Those three areas, right, so ingesting, transforming, storing, analyzing, and then activating are probably the jobs, if you will, the verbs that I would use to describe what your modern data stack should look like.

Roles and team structure in data science

Michael Krigsman: We have a couple of really interesting questions from Twitter. Lisbeth Shaw wants to know, "What is meant by applying a product approach to data, and what does that look like from a data scientist perspective?"

Bruno Aziza: You know it's not just about the technology but it's also the team. What we've discovered is that while there's an incredible amount of technology that's available for you as a data team leader, to innovation, you also need to adapt your structure to this new challenge.

In the past, we were in the business of protecting data and making sure that only the data that was sanctioned could be used by only a few people. That was a cost conversation. You had capacity-based systems, and you could budget that.

Now you've got this relationship with data that's just a limitless amount of data, limitless amount of people, so how do you organize yourself around that? What we've found is the teams that succeed the best, particularly when you talk about data science, typically have five key roles that they organize themselves around.

The first one is the data product manager. So, just like it is in any software development organization, you have someone whose job it is to say, "Here's what the final product is, and I own the result of that from the origination of the data all the way to the consumption of that data itself," and the data product manager tends to be the right role that people hire.

▶ **Data block**:
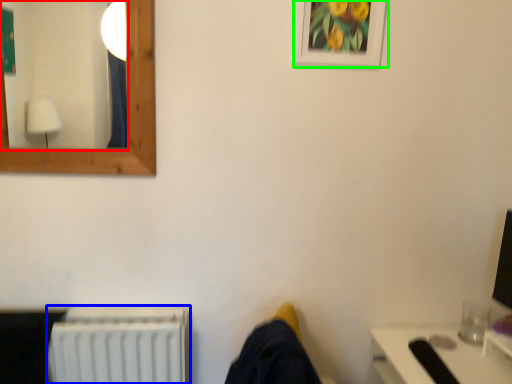
Question: Which object is the closest to the mirror (highlighted by a red box)? Choose among these: radiator (highlighted by a blue box) or picture frame (highlighted by a green box).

▶ **Work required**:
According to the excerpt on data teams, what is the first of the five key roles that successful data science teams organize themselves around? The data is not needed for this exercise.

▶ **Task answer**:
The data product manager.